Querido Ángel Luis:

Tenías que haber visto al hombre, parecía otro. No te voy a aburrir contándote quién es, tampoco te diré la razón exacta de su desasosiego; el caso es que ha resuelto sus conflictos familiares de la manera más increíble que te puedas imaginar, simplemente ya sabe cómo se llaman, los problemas tienen nombre y eso le ha calmado. Es sorprendente el valor terapéutico de las palabras. El guacho debía de tener algo porque los resultados académicos no eran, no son, lo que se dice brillantes; por eso, padre lo ha llevado del bigote hasta un profesional cuya decisiva intervención se ha limitado a escuchar un costal de despropósitos, a agruparlos según criterios arcanos y a ponerles nombre: trescientos euros.
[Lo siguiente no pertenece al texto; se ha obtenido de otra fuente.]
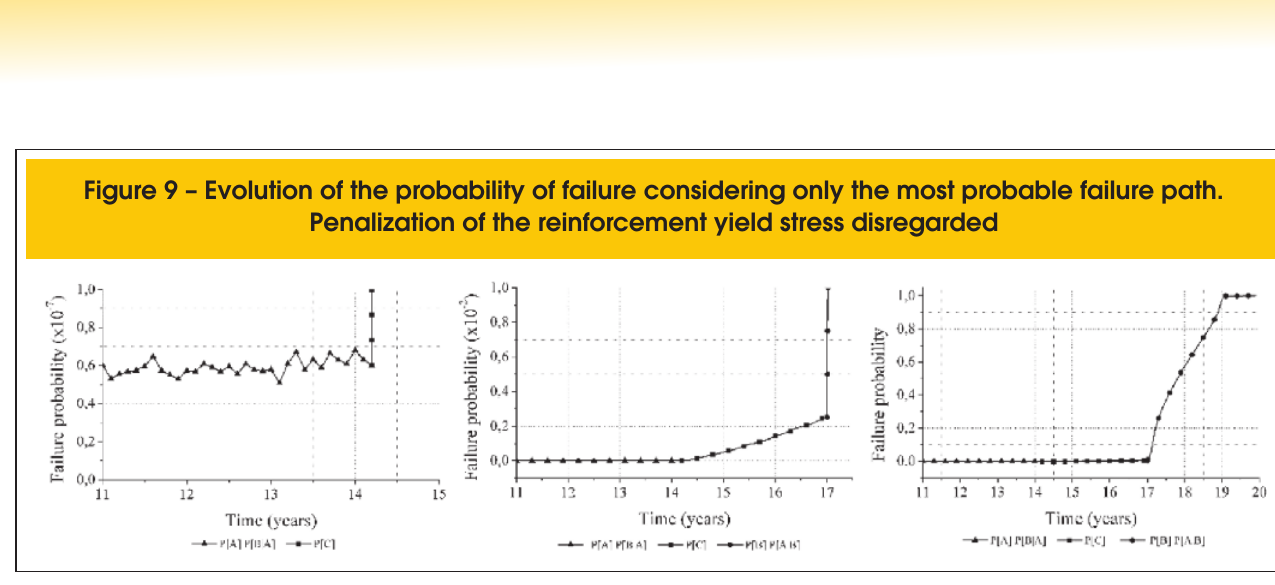
Figure 8, sudden brittle failures due to shear effort may appear before the expected ductile bending failures.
Creo que también le ha recetado unas pastillas oblongas que supuestamente le rebajan el nivel de incompetencia; en absoluto.
Te cuento estas cosas porque sé que te gusta la lengua (y el jamón), y además porque te he leído ocupado en razonar sobre la pérdida de contenido de algunas de las grandes palabras, quizá porque algunos trincones las han llenado de unte con tanto manoseo. Me parece muy interesante tu reflexión y sabes que la comparto; sin embargo, me gustaría que dedicases unos minutos (dos) a pensar en cómo un simple vocablo definidor es terapia suficiente para un padre angustiado.
Mejor recetar palabras que ansiolíticos si sirven para establecerle normas al crío, normas que no deberían ser estrictas, tampoco livianas; normas que tendría que cumplir para evitar las esperas en la puerta del palabrero, el de las pastillas blancas que saben a tiza.